About Us

50 years of restoring hope and rebuilding lives

Proudly Australian, the O’Brien Institute has spent over 45 years developing its craft and has produced some of the best microsurgeons and researchers in the world. Our researchers use their skills to give back form and function to people who have suffered trauma, the after-effects of disease treatment and congenital abnormalities, while pushing the boundaries in the science of tissue regeneration to help the body repair itself. Through passion, dedication, ongoing training and the support of the O’Brien Foundation, the O’Brien Institute provides patients with the hope that one day their lives may return to normal.

The O’Brien Foundation is an independent charity that exclusively supports the medical research undertaken by the O’Brien Institute. The Foundation is a non-for-profit administered by a board. It has tax free status and all donations are tax deductible.

Microsurgery is one of several medical fields in which Australia is a world leader. The steady flow of funds for research, equipment and infrastructure raised by the Foundation for the Institute over 45 years is one of the reasons for this pre-eminence.

Microsurgery
The best hope of today

Since 1972 the O’Brien Institute has worked to promote research and training in microsurgery. Supported by the O’Brien Foundation it has pioneered the application of microsurgical skills in reconstructive surgery. The Institute performed Australia’s first hand transplant and led the research to be able to replaced large areas of skin on patients ravaged by trauma, disease, or congenital abnormality. Our surgeons  successfully re-attached a patient’s face after it was removed in a horrific accident. The O’Brien Institute has been acknowledged as a world leader in its field.

Regenerative Surgery Research
The hopes of tomorrow

We are working towards a new future that will provide patients with more successful outcomes and restore form and function, providing new hope. Our ambition is to totally change the direction of the reconstructive process of  injured tissues and organs by stimulating them to repair and rebuild themselves, replicating the process of embryotic growth.

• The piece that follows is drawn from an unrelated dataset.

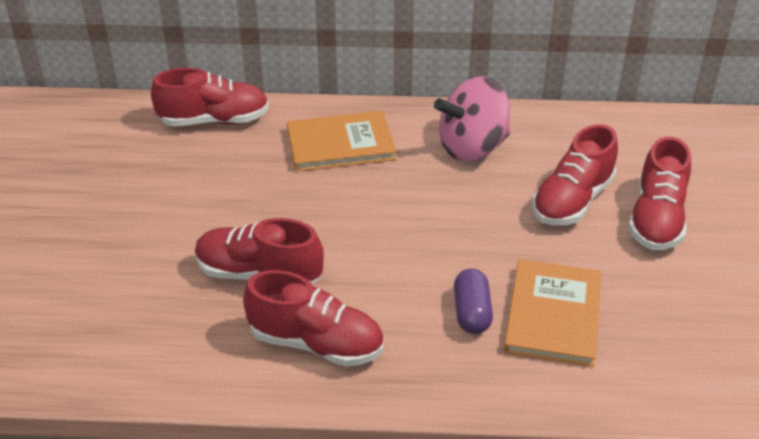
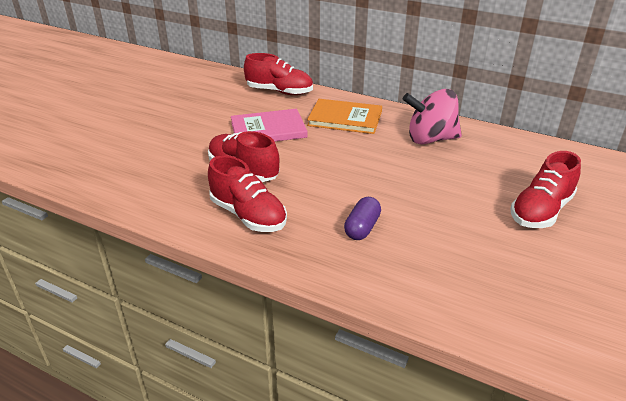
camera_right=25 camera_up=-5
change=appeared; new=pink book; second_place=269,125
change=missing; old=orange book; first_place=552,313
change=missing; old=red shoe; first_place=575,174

We have isolated stem cells in fat tissue that have the capacity, given the right signals, to replicate themselves more than a thousand-fold and to switch into mature cells specific to those that have been lost. This process can be enhanced by combining the cells with scaffolds to create three- dimensional form. We call this Tissue Engineering or Regenerative Surgery.

Together with St Vincent’s Plastic Surgery unit, we performed the world’s first Phase 1 clinical trial to regenerate a breast from fat in post mastectomy patients. This research is ongoing subject to increased funding. We are using similar methodologies, to achieve beating heart and liver tissues “grown in a dish”.

We are extending these techniques to help patients with gene abnormalities that cause birth deformities. With unique access to human tissue samples, our researchers can analyse samples using new gene sequencing technologies, proteomics and metabolomics to interpret their meaning with sophisticated bioinformatics in collaboration with Walter and Eliza Hall Institute, Bio21, University of Melbourne and US centres.

Already we have detected genes that may explain Lipodema, a debilitating hereditary condition causing painful, abnormal fatty tissue distribution. Identifying the responsible gene will lead to the development of a blood test marker for early detection and potentially a cure. Future research will teach us more about the mechanism of fat growth that we can be applied to the causes of obesity.

Training
The next generation of ground-breakers

raining is central to our work. We have been training surgeons and research fellows from Australia and overseas for over 45 years. We are equipping them with skills to perform lifesaving surgery and inspiring them to break new research ground. It is our responsibility to maintain the highest standards of training so that it can provide the ‘ground-breakers’ of tomorrow with a platform of knowledge on which to build for the future.